Le tribunal de commerce de Tours a rendu un jugement le 6 janvier 2026 concernant le sort d’une procédure collective. Une société exerçant dans le secteur de l’informatique et de la cybersécurité avait été placée en liquidation judiciaire simplifiée le 6 mai 2025. Le liquidateur désigné a déposé un rapport pour demander la sortie du régime simplifié et la prorogation du délai de clôture. La question de droit portait sur la réunion des critères légaux justifiant le maintien de la procédure simplifiée. Le tribunal a constaté l’absence de ces critères et a décidé de ne plus appliquer les règles simplifiées.

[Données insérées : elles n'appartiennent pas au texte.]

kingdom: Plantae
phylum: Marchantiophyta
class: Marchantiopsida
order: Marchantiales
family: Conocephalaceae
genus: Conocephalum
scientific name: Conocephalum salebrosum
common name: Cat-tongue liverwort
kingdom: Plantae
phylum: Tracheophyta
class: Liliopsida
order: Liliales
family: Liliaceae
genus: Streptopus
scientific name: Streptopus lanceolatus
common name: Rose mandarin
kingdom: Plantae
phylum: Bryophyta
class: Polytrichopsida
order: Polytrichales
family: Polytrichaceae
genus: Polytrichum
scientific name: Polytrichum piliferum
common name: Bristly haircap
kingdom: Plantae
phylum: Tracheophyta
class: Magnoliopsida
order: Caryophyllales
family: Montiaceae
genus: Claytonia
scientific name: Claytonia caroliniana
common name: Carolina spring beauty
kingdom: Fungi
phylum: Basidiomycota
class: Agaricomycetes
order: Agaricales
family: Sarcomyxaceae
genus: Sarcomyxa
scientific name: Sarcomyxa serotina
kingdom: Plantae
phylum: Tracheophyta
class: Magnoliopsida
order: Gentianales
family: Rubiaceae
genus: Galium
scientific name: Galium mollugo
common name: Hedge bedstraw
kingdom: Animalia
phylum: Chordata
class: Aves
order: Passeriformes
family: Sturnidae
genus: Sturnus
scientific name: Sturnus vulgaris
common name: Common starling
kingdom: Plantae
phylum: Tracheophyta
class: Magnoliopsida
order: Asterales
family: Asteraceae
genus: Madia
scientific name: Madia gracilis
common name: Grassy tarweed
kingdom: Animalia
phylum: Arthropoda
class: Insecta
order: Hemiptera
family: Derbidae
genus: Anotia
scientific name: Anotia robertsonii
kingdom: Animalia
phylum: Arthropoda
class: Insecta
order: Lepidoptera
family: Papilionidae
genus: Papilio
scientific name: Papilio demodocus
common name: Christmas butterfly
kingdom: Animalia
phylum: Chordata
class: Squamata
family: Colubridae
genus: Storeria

I. L’abandon du régime simplifié par constat de carence des critères légaux

Le tribunal fonde sa décision sur l’article L.644-6 du Code de commerce pour écarter le régime simplifié. Il constate que le rapport du liquidateur fait apparaître une situation ne répondant pas aux exigences de l’article L.641-2. La solution retenue par le tribunal est de « constater que le rapport du liquidateur fait apparaître que l’ensemble des critères visé à l’article L.641-2 du Code de Commerce, n’est pas réuni » (Motifs). La valeur de cette décision est de rappeler que le régime simplifié n’est pas un droit acquis mais une faculté conditionnée. La portée est de garantir que seules les situations objectivement simples bénéficient de cette procédure allégée.

II. La prorogation du délai de clôture comme conséquence nécessaire du changement de régime

Le tribunal proroge le délai de clôture jusqu’au 6 mai 2027 pour permettre la poursuite des opérations sous le régime de droit commun. Cette mesure est prise après avoir constaté l’abandon du régime simplifié et l’impossibilité de clore rapidement la procédure. La valeur de cette prorogation est de sécuriser le temps nécessaire au liquidateur pour mener à bien ses missions complexes. La portée est d’éviter une clôture précipitée qui nuirait aux intérêts des créanciers et à la bonne administration de la justice.

Source : Cour de cassation – Base Open Data « Judilibre » & « Légifrance ».